Plain of jars and bombs

The Xiangkhoang Plateau in northern Laos is covered in thousands of prehistoric burial jars… and many more unexploded bombs.

Plain of Jars
Plain of Jars, Xiangkhoang Plateau, Laos
Jakub Hałun, CC BY-SA 4.0, via Wikimedia Commons

I am a sucker for megaliths and other prehistoric archaeological sites. I mentioned a while ago that I once walked across the Maltese island Gozo to see Ġgantija (one of the oldest megalithic sites in Europe); I also payed a local tour guide to give me a lift to Çatalhöyük in central Turkey, and then convince security to open the dig site so I could have a look around. Well, in northern Laos there is another series of archaeological sites of immense international significance – but you’re risking your life if you visit them.

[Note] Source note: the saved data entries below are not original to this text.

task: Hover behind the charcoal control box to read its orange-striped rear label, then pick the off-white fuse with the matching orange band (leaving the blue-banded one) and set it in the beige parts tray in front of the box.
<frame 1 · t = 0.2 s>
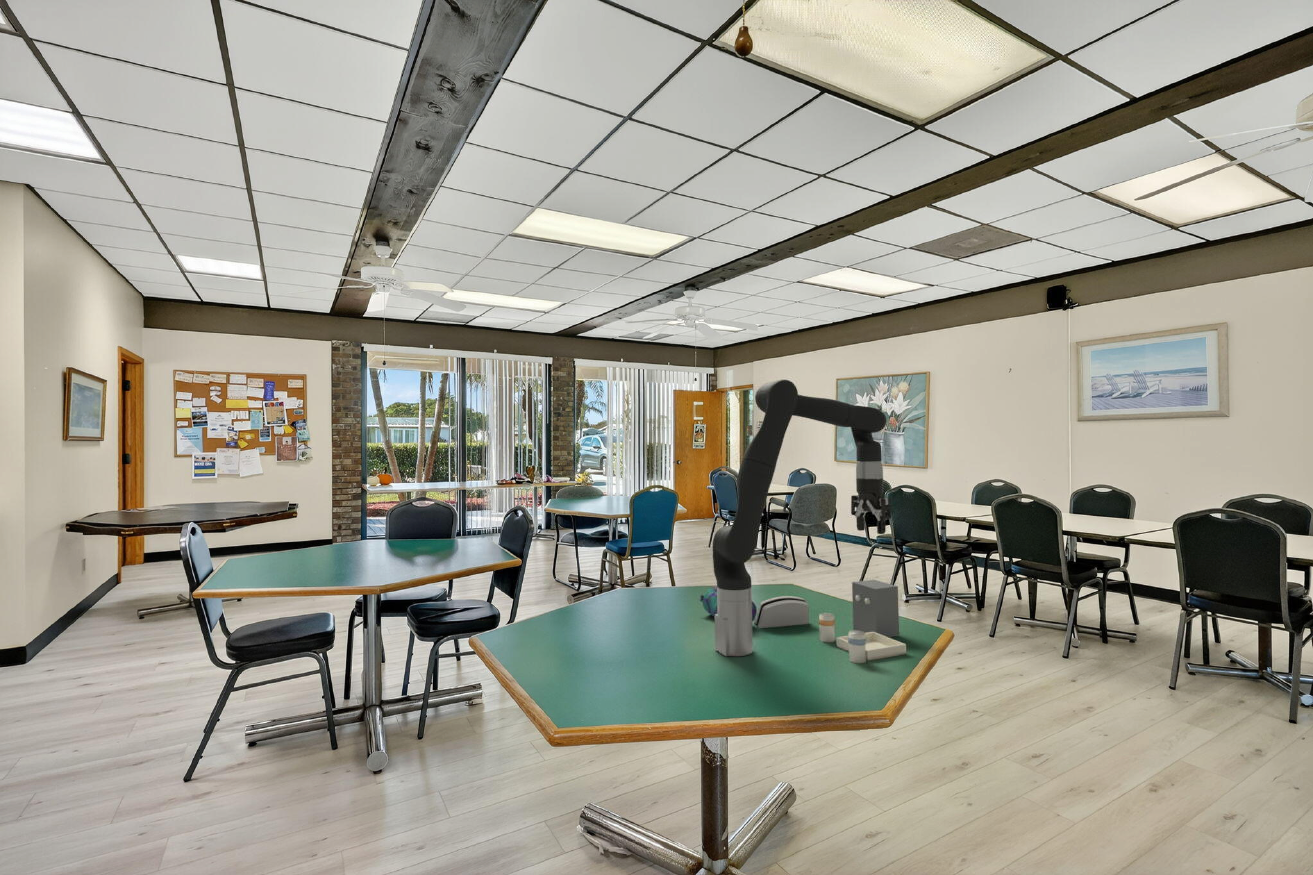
hand: (870, 532, 180), 29 cm above the table, tool pointing down, fingers open, 8 cm apart
white slotted rounded block: (783, 626, 188), on the table
control box: (875, 632, 179), on the table
orange-band fuse: (827, 640, 172), on the table
parts tray: (870, 650, 163), on the table
pencil case: (728, 621, 194), on the table
blue-band fuse: (857, 660, 155), on the table
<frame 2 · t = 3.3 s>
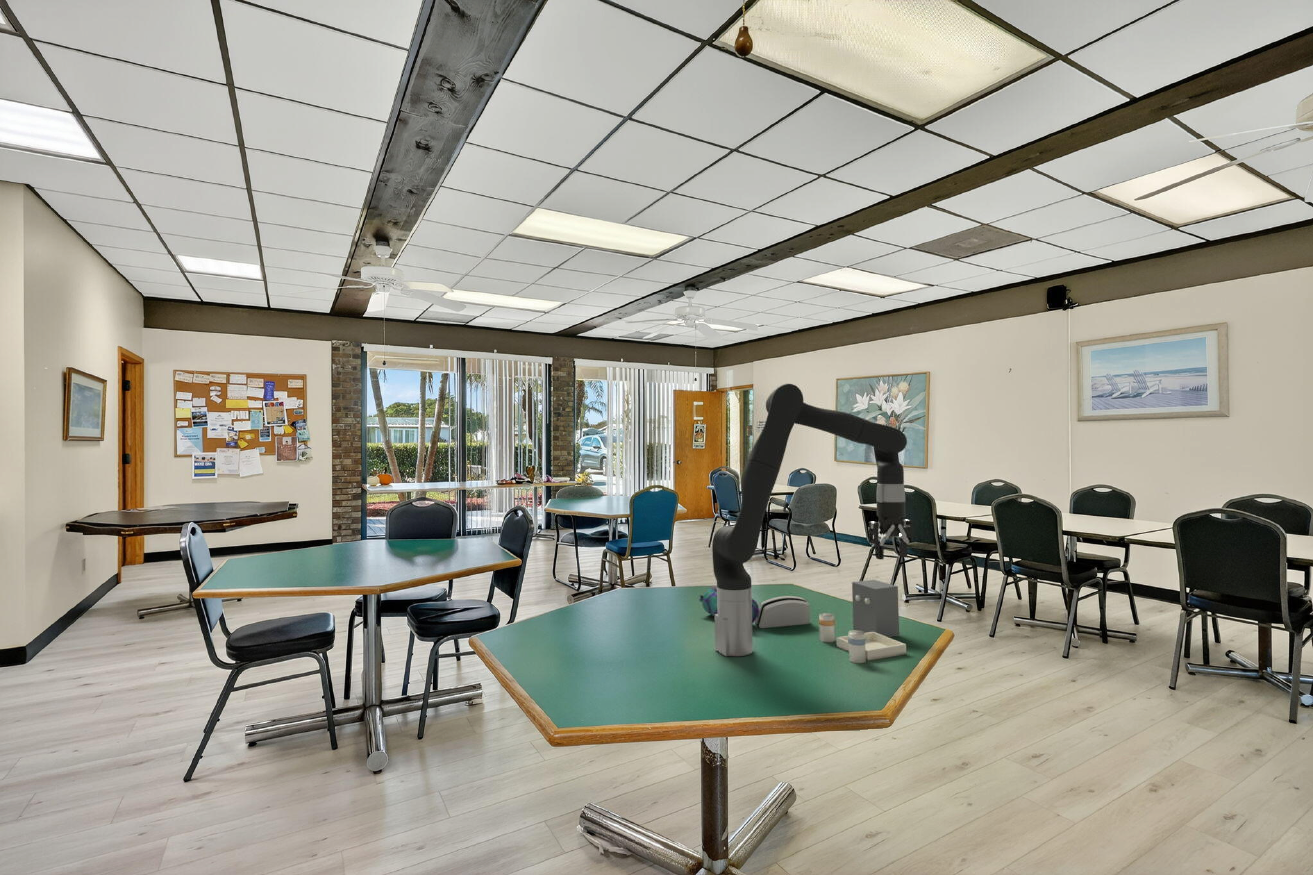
hand: (891, 558, 171), 23 cm above the table, tool pointing down, fingers open, 8 cm apart
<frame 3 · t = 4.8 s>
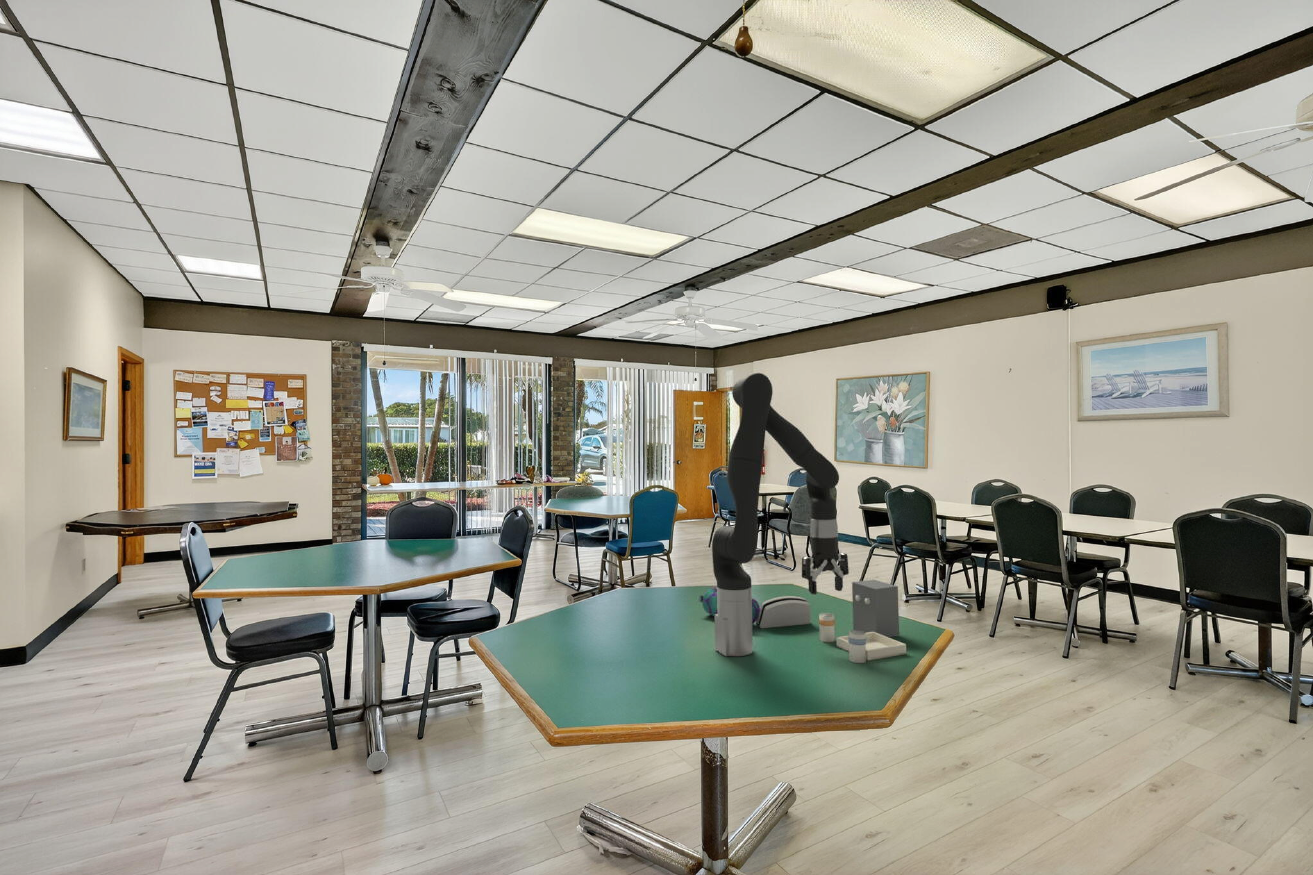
hand: (825, 592, 173), 13 cm above the table, tool pointing down, fingers open, 8 cm apart
nothing on the table moved.
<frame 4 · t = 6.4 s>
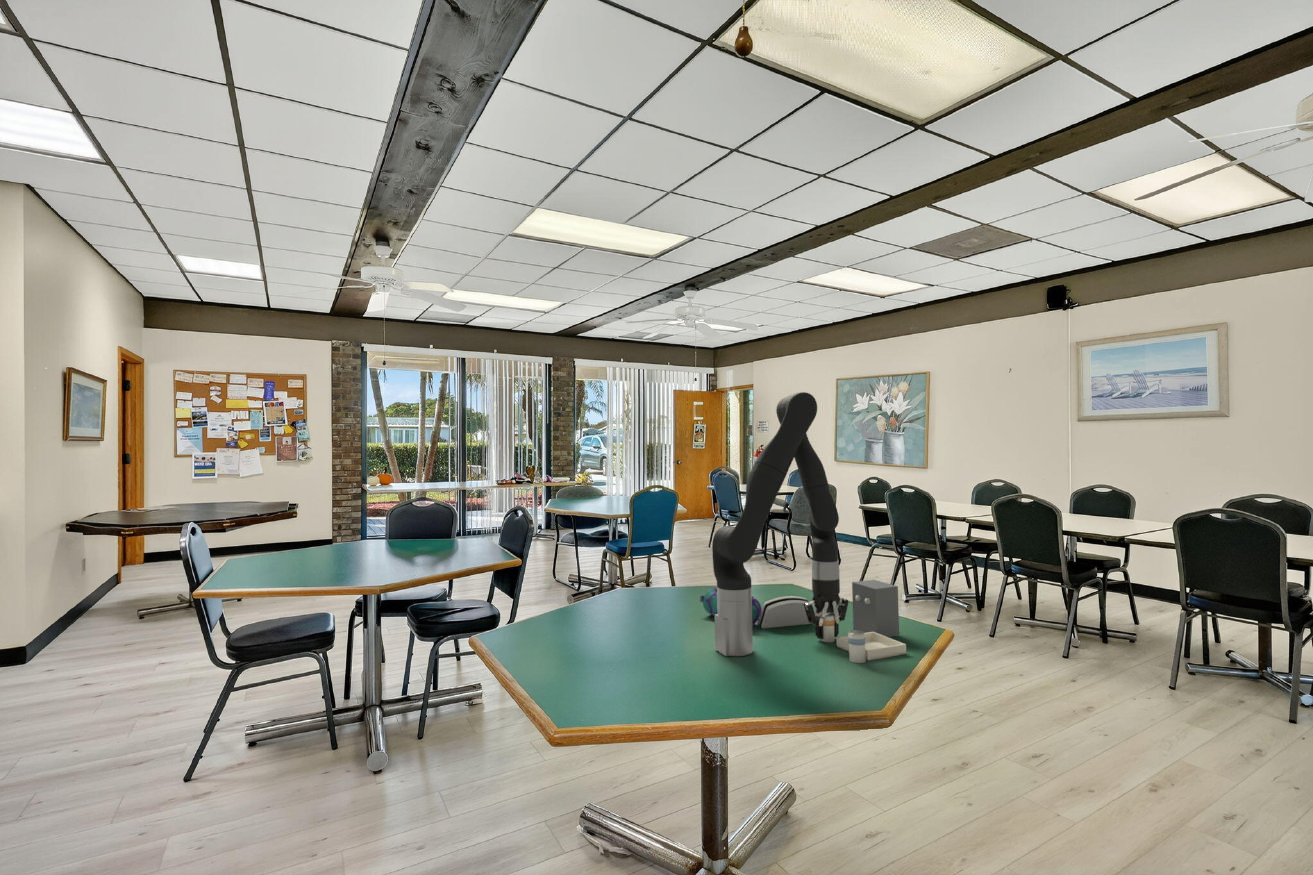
hand: (827, 637, 172), 1 cm above the table, tool pointing down, fingers closed on orange-band fuse, 4 cm apart
orange-band fuse: (827, 639, 172), on the table, touching gripper
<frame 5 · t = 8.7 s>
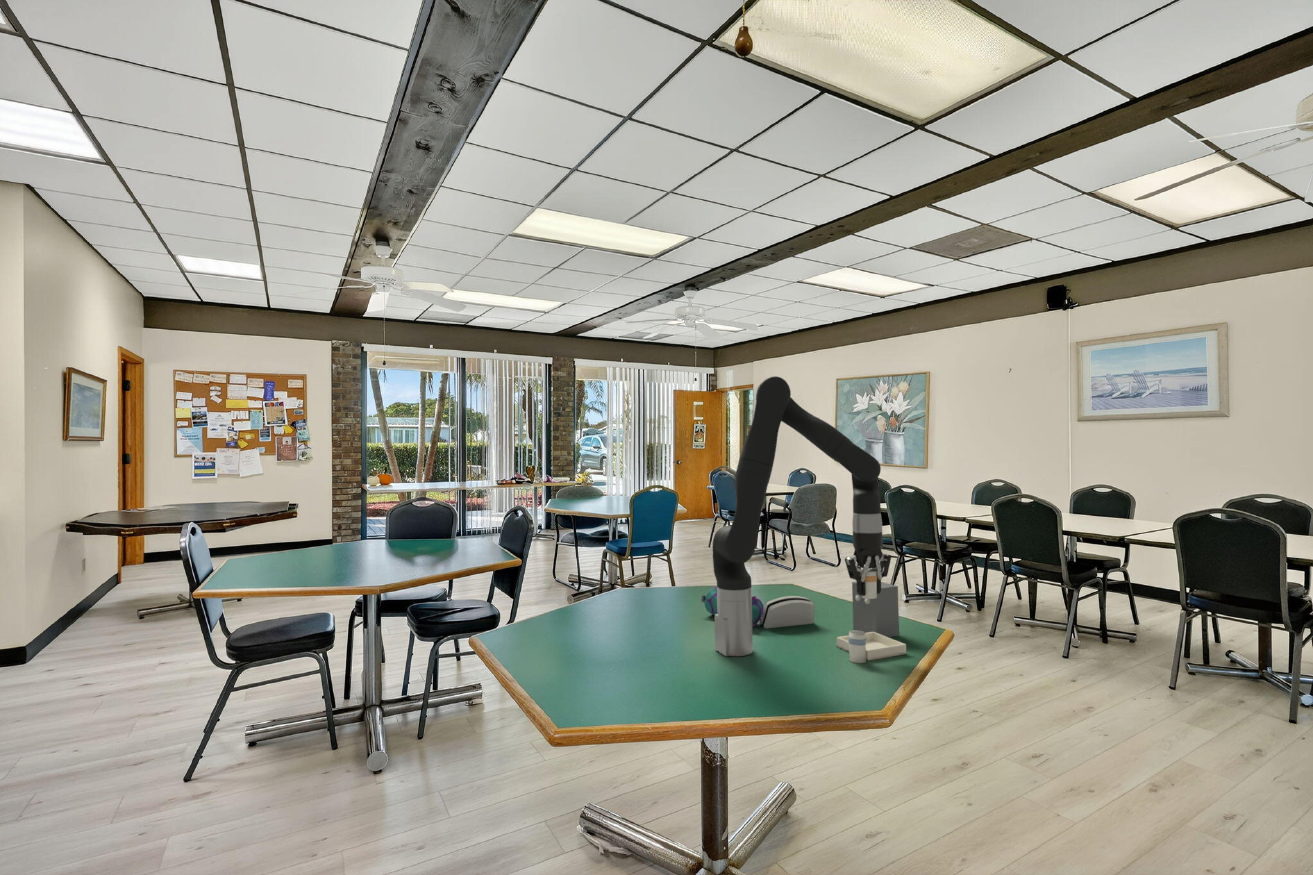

Around three thousand years ago (give or take a few centuries), the residents of Xiangkhoang Plateau began carving huge ceremonial jars. These jars are now scattered around multiple different sites across the plain, earning the area its nickname: the Plain of Jars. They are huge, up to two and a half metres tall, and some sites have hundreds of them.

Hmong among the Plain of Jars jars
Oliver Spalt, CC BY-SA 2.5, via Wikimedia Commons

The jars most likely all used to have lids, although only a few stone ones still exist today. And, based on the remains found within, they were probably used for burials. A fresh body was left in a jar to decompose, then removed and cremated, and finally returned to a jar for permanent interment.

A significant archaeological treasure like this would normally make such an area into a haven for researchers and tourists. There’s a complication, however. The Xiangkhoang Plateau is one of the most bombed places on Earth.

Laos was officially neutral during the Vietnam War. That didn’t stop North Vietnam and the United States engaging in the so-called “Secret War” for dominance of this strategically significant area. As part of that campaign, the US air forces dropped a lot of bombs on Laos. And by a lot, I mean more than all the bombs dropped in World War II. And these were no ordinary bombs. They were cluster bombs, made of “bomblets” that could each fit in your hand. Or explode in your hand. Laotians continue to be killed by these bombs today, more than fifty years after the bombing ended.

So, in addition to huge stone funerary jars of ancient provenance, the Plain of Jars is covered in millions of tiny unexploded bombs.